Beijing consciously cooperates with both democracies and dictatorships, levels no ideological accusations against anyone, and cooperates economically with the United States and militarily with Iran and Russia. The country's relationship with all of the world's major powers is almost devoid of tensions.

The Chinese Communist Party calls its foreign policy doctrine "peaceful ascent," an approach that forces foreign policy to take a back seat to economic growth. Avoiding conflict is considered to be in China's best interest. As a result, the dollars earned in the exporting business are also used to cultivate foreign relations. Dictators in Sudan and elsewhere are among the beneficiaries.

China offers an instructive example of an approach America once valued: Loyalty can be bought, and even peace is sometimes merely a question of price. This realization, though not particularly attractive, is useful nonetheless. "With this charm strategy, China will change the world," says Joshua Kurlantzick, a visiting scholar with the Carnegie Endowment for International Peace, is his newest book, "Charm Offensive."

Back in the Holster

Cool pragmatism is also returning to America. Barack Obama may be calling his rival "John McBush," hoping to stigmatize him as the current president's political heir. And McCain may accuse Obama of being naïve for wanting to negotiate unconditionally with Iran, Cuba and North Korea. Nevertheless, the similarities are already beginning to emerge from the fog of electioneering.

Both candidates support international cooperation. Both see the use of force as the last and not the first instrument of foreign policy. Obama sees himself as the proponent of a new foreign policy that would emphasize America's status as a role model, favoring the carrot over the stick. And John McCain, as much as he is courting conservative Republicans in the run-up to the party's convention, is no neoconservative.

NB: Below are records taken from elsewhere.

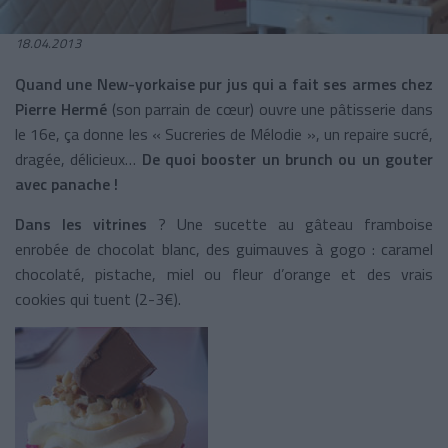
18.04.2013
Quand une New-yorkaise pur jus qui a fait ses armes chez
Pierre Hermé
(son parrain de cœur) ouvre une pâtisserie dans
le 16e, ça donne les « Sucreries de Mélodie », un repaire sucré,
dragée, délicieux…
De quoi booster un brunch ou un gouter
avec panache !
Dans les vitrines
? Une sucette au gâteau framboise
enrobée de chocolat blanc, des guimauves à gogo : caramel
chocolaté, pistache, miel ou fleur d’orange et des vrais
cookies qui tuent (2-3€).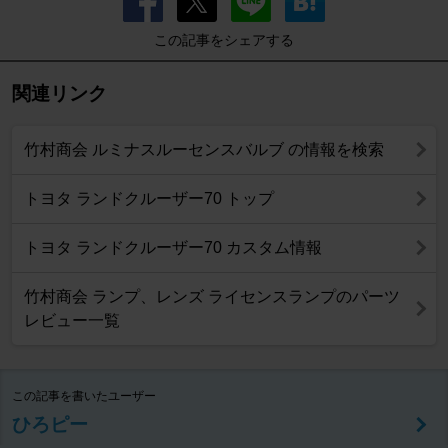
この記事をシェアする
関連リンク
竹村商会 ルミナスルーセンスバルブ の情報を検索
トヨタ ランドクルーザー70 トップ
トヨタ ランドクルーザー70 カスタム情報
竹村商会 ランプ、レンズ ライセンスランプのパーツ
レビュー一覧
この記事を書いたユーザー
ひろピー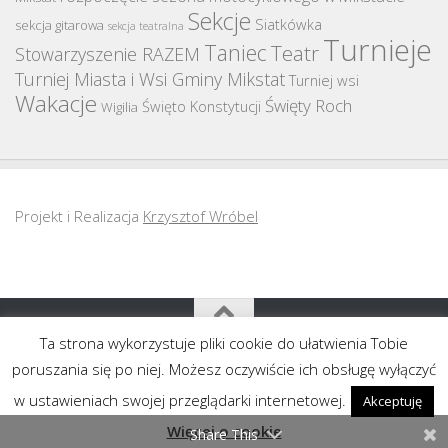
Sekcje
Siatkówka
sekcja gitarowa
sekcja teatralna
Turnieje
Taniec
Teatr
Stowarzyszenie RAZEM
Turniej Miasta i Wsi Gminy Mikstat
Turniej wsi
Wakacje
Święty Roch
Święto Konstytucji
Wigilia
Projekt i Realizacja
Krzysztof Wróbel
Ta strona wykorzystuje pliki cookie do ułatwienia Tobie
Copyright MGOK Mikstat 2011-2020
poruszania się po niej. Możesz oczywiście ich obsługę wyłączyć
w ustawieniach swojej przeglądarki internetowej.
Akceptuję
Więcej o cookie
Share This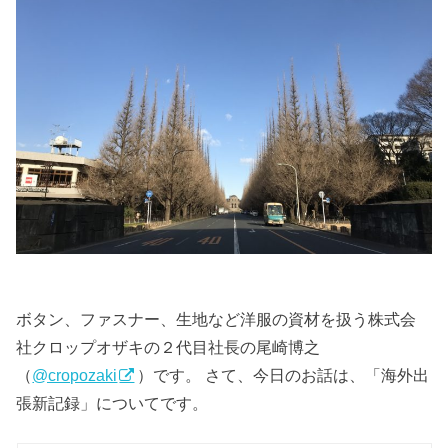
ボタン、ファスナー、生地など洋服の資材を扱う株式会
社クロップオザキの２代目社長の尾崎博之
（
@cropozaki
）です。 さて、今日のお話は、「海外出
張新記録」についてです。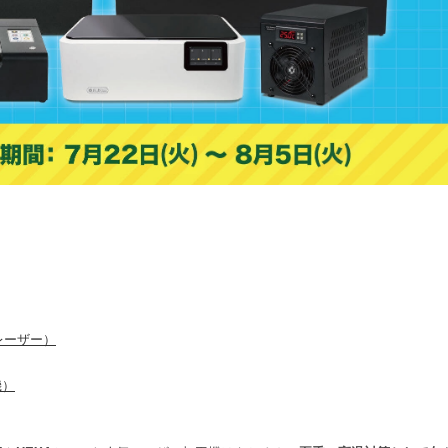
レーザー）
機）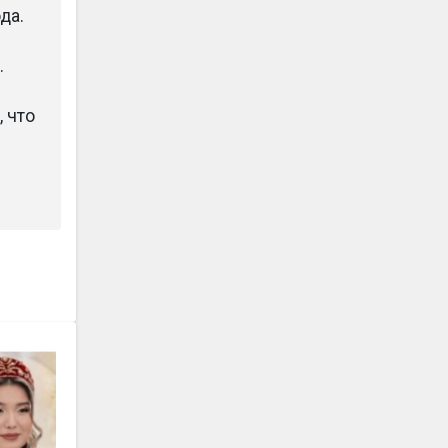
да.
.
, что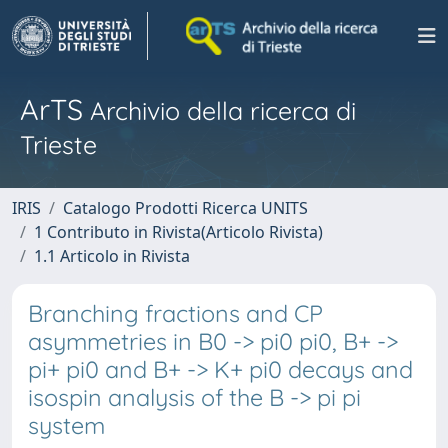
ArTS
Archivio della ricerca di
Trieste
IRIS
Catalogo Prodotti Ricerca UNITS
1 Contributo in Rivista(Articolo Rivista)
1.1 Articolo in Rivista
Branching fractions and CP
asymmetries in B0 -> pi0 pi0, B+ ->
pi+ pi0 and B+ -> K+ pi0 decays and
isospin analysis of the B -> pi pi
system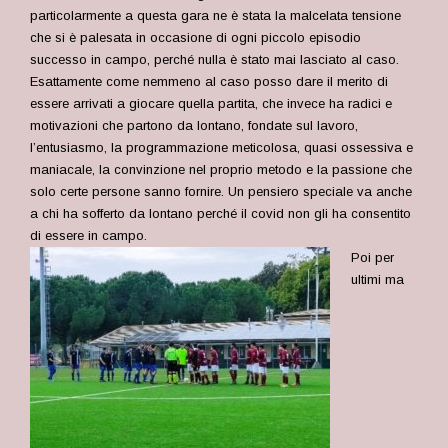
particolarmente a questa gara ne è stata la malcelata tensione
che si è palesata in occasione di ogni piccolo episodio
successo in campo, perché nulla è stato mai lasciato al caso.
Esattamente come nemmeno al caso posso dare il merito di
essere arrivati a giocare quella partita, che invece ha radici e
motivazioni che partono da lontano, fondate sul lavoro,
l’entusiasmo, la programmazione meticolosa, quasi ossessiva e
maniacale, la convinzione nel proprio metodo e la passione che
solo certe persone sanno fornire. Un pensiero speciale va anche
a chi ha sofferto da lontano perché il covid non gli ha consentito
di essere in campo.
Poi per
ultimi ma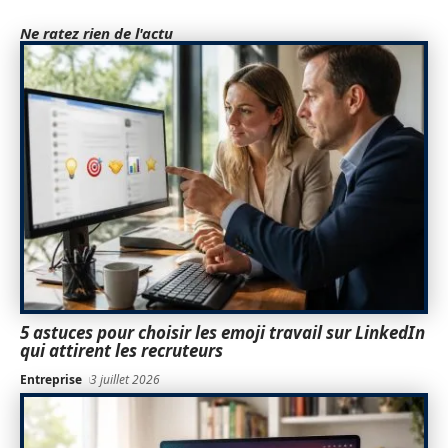
Ne ratez rien de l'actu
5 astuces pour choisir les emoji travail sur LinkedIn
qui attirent les recruteurs
Entreprise
3 juillet 2026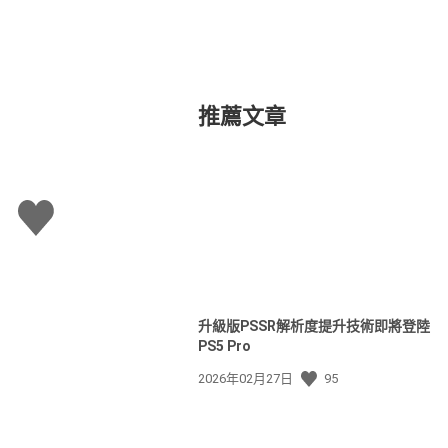
推薦文章
讚
升級版PSSR解析度提升技術即將登陸
PS5 Pro
發
2026年02月27日
95
佈
日
期: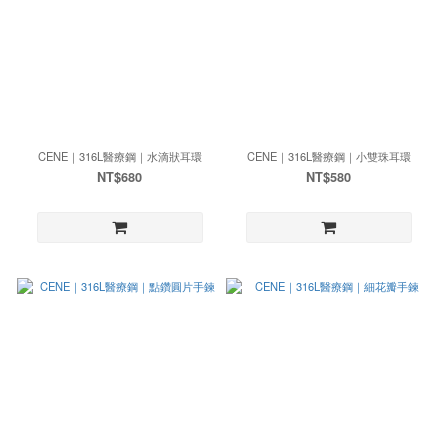
CENE｜316L醫療鋼｜水滴狀耳環
CENE｜316L醫療鋼｜小雙珠耳環
NT$680
NT$580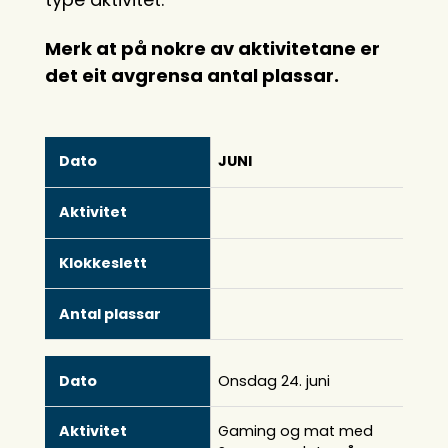
Merk at på nokre av aktivitetane er
det eit avgrensa antal plassar.
Dato
JUNI
Aktivitet
Klokkeslett
Antal
plassar
Onsdag 24. juni
Gaming og mat med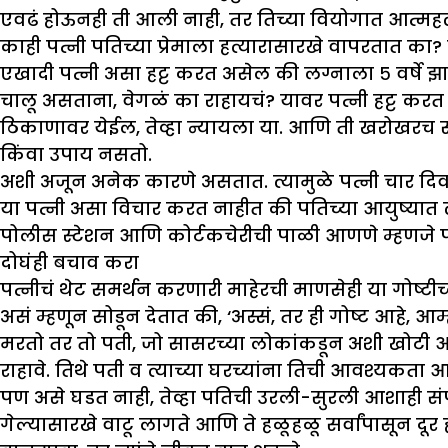
एवढं होऊनही ती आली नाही, तर तिच्या वियोगात आत्महत
काही पत्नी पतिच्या प्रेमाला हत्यारासारखे वापरतात का? 
एखादी पत्नी असा हट्ट करत असेल की लग्नाला ५ वर्षे झ
चालू असताना, वेगळं का राहायचं? यावर पत्नी हट्ट करत
ठिकाणावर येईल, तेव्हा न्यायला या. आणि ती खरोखरच सुट
किंवा उपाय नसतो.
अशी अजून अनेक कारणे असतात. त्यामुळे पत्नी चार दि
या पत्नी असा विचार करत नाहीत की पतिच्या आयुष्यात 
पोलीस स्टेशन आणि कोर्टकचेरीची पाळी आणणे म्हणजे पति
दोघंही बचाव करा
पत्नीचं थेट समर्थन करणारी माहेरची माणसेही या गोष्टी
असं म्हणून सोडून देतात की, ‘अस्सं, तर ही गोष्ट आहे, आम
मरतो तर तो पती, जो सासरच्या लोकांकडून अशी खोटी 
राहावे. तिथे पती व त्याच्या घरच्यांना तिची आवश्यकता 
पण असे घडत नाही, तेव्हा पतिची उरली-सुरली आशाही संपु
गेल्यासारखे वाटू लागते आणि ते हळूहळू सर्वांपासून दूर 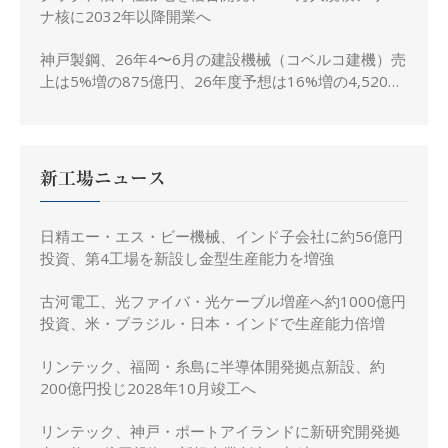
ナ核に2032年以降開業へ
神戸製鋼、26年4〜6月の建設機械（コベルコ建機）売
上は5%増の875億円、26年度予想は16%増の4,520億
円に修正
新工場ニュース
日精エー・エス・ビー機械、インド子会社に約56億円
投資、第4工場を新設し金型生産能力を増強
古河電工、光ファイバ・光ケーブル増産へ約1000億円
投資、米・ブラジル・日本・インドで生産能力倍増
リンテック、福岡・糸島に半導体開発拠点新設、約
200億円投じ2028年10月竣工へ
リンテック、神戸・ポートアイランドに新研究開発拠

Unlike Bush, McCain opposes torture in CIA prisons, wants to close the US detainee camp at Guantanamo Bay, and supported talks with Hamas, not exactly a peace-loving group, after its 2006 election victory in the Gaza Strip. For the first time, McCain has even suggested that he would support withdrawing US troops from Iraq, but not until 2013. When it comes to Iran policy, McCain not only supports the European governments' talks with Tehran, but also favors contacts between the United States and the Iranian government, though not at the presidential level.

If there is one encouraging signal coming from Washington in the turbulent days of the election campaign, it is this: the zeitgeist has shifted. America wants to cooperate with the rest of the world again instead of imposing its will on other countries.

Even Bush is clearly no longer the man he presents himself to be. Without any presidential fanfare, lower-level talks are underway with the government of Bush's archrival in Tehran. The pistol has returned to its holster.